Petikan Teks →
········

Rabu, 13 Juli 2022

 

Bagaimana Pemerintah Cegah Migrasi Setelah Harga Elpiji Naik

Caesar Akbar :   Jurnalis Tempo

KORAN TEMPO, 12 Juli 2022

 

 

                                                           

Pemerintah mematangkan rencana penerapan subsidi energi tertutup, salah satunya elpiji, untuk memastikan penyaluran dana pemerintah tepat sasaran. Di samping itu, skema tersebut dianggap bisa meredam migrasi konsumen produk non-subsidi ke produk subsidi.

 

Deputi Bidang Koordinasi Ekonomi Makro dan Keuangan Kementerian Koordinator Perekonomian, Iskandar Simorangkir, mengatakan penerapan subsidi tertutup akan mengandalkan sistem milik PT Pertamina (Persero). "Nantinya akan pakai sistem IT Pertamina untuk subsidi tertutup kepada yang berhak saja," ujar dia kepada Tempo. Ia mengatakan sampai sekarang penerapan skema tersebut masih dalam tahap transisi.

········

Materi Rujukan →
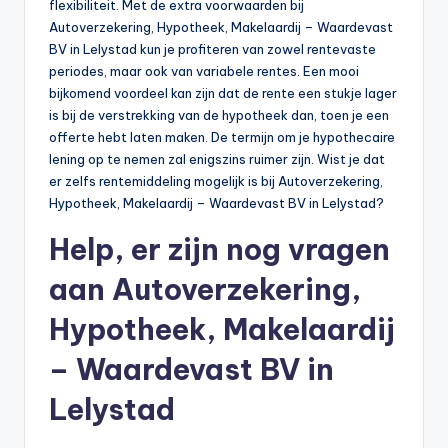
flexibiliteit. Met de extra voorwaarden bij
Autoverzekering, Hypotheek, Makelaardij – Waardevast
BV in Lelystad kun je profiteren van zowel rentevaste
periodes, maar ook van variabele rentes. Een mooi
bijkomend voordeel kan zijn dat de rente een stukje lager
is bij de verstrekking van de hypotheek dan, toen je een
offerte hebt laten maken. De termijn om je hypothecaire
lening op te nemen zal enigszins ruimer zijn. Wist je dat
er zelfs rentemiddeling mogelijk is bij Autoverzekering,
Hypotheek, Makelaardij – Waardevast BV in Lelystad?
Help, er zijn nog vragen
aan Autoverzekering,
Hypotheek, Makelaardij
– Waardevast BV in
Lelystad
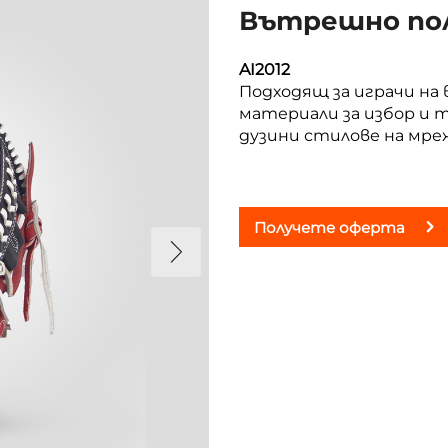
Вътрешно пол
AI2012
Подходящ за играчи на
материали за избор и 
дузини стилове на мре
Получете оферта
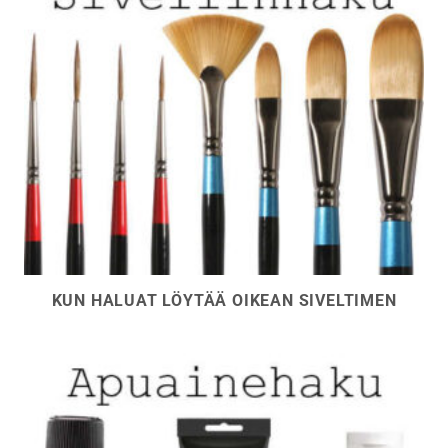
KUN HALUAT LÖYTÄÄ OIKEAN SIVELTIMEN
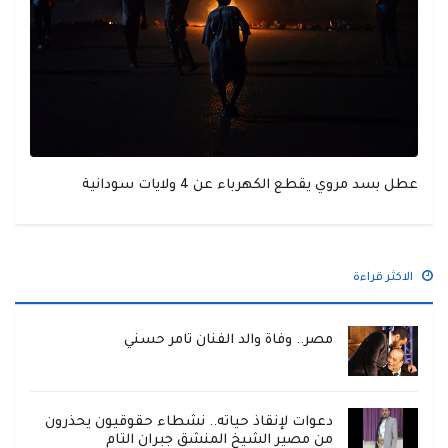
عطل بسد مروي يقطع الكهرباء عن 4 ولايات سودانية
الاكثر قراءة
مصر.. وفاة والد الفنان تامر حسني
دعوات لإنقاذ حياته.. نشطاء حقوقيون يحذرون
من مصير الشيخ المنشق جبران التام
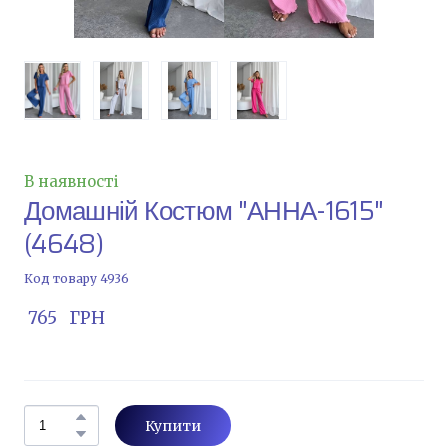
В наявності
Домашній Костюм "АННА-1615"
(4648)
Код товару 4936
 765   ГРН
Купити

········

Tugas yang Dikerjakan →
a. Salin dengan tepat bagian artikel subsidi elpiji yang dimulai dengan "Caesar Akbar :   Jurnalis" dan berlanjut hingga "ke produk subsidi.".
b. Teruskan artikel subsidi elpiji mulai setelah kalimat terakhir yang ditampilkan.

Jawaban per Butir →
a.
Caesar Akbar :   Jurnalis Tempo

KORAN TEMPO, 12 Juli 2022

 

 

                                                           

Pemerintah mematangkan rencana penerapan subsidi energi tertutup, salah satunya elpiji, untuk memastikan penyaluran dana pemerintah tepat sasaran. Di samping itu, skema tersebut dianggap bisa meredam migrasi konsumen produk non-subsidi ke produk subsidi.

b.
Sekretaris Perusahaan PT Pertamina Patra Niaga, Irto Ginting, mengatakan perseroan masih mengembangkan sistem MyPertamina untuk penerapan subsidi tertutup elpiji tersebut. Namun dia belum bisa memastikan kapan sistem tersebut bisa diimplementasikan. "Masih dalam proses pengembangan sistem. Belum akan mulai," ujar dia.

 

Isu potensi migrasi konsumen dari produk non-subsidi ke produk subsidi mencuat setelah Pertamina mengumumkan kenaikan harga elpiji non-subsidi sebesar Rp 2.000 per kilogram. Kenaikan harga itu akan memperlebar jarak antara elpiji bersubsidi dan yang non-subsidi.

 

Harga Elpiji 12 Kg Rp 213 Ribu

 

Menyitir laman resmi Pertamina, Bright Gas 5,5 kilogram kini dibanderol Rp 100 ribu atau sekitar Rp 18 ribu per kilogram. Sedangkan untuk ukuran 12 kilogram dijual Rp 213 ribu atau sekitar Rp 17.750 per kilogram di DKI Jakarta. Sementara itu, harga tabung gas "melon" alias 3 kilogram masih dipatok Rp 21 ribu atau Rp 7.000 per kilogram.

 

"Harga ini masih sangat kompetitif dibanding produk dengan kualitas setara. Untuk yang subsidi, pemerintah masih turut andil besar dengan tidak menyesuaikan harganya," tutur Irto.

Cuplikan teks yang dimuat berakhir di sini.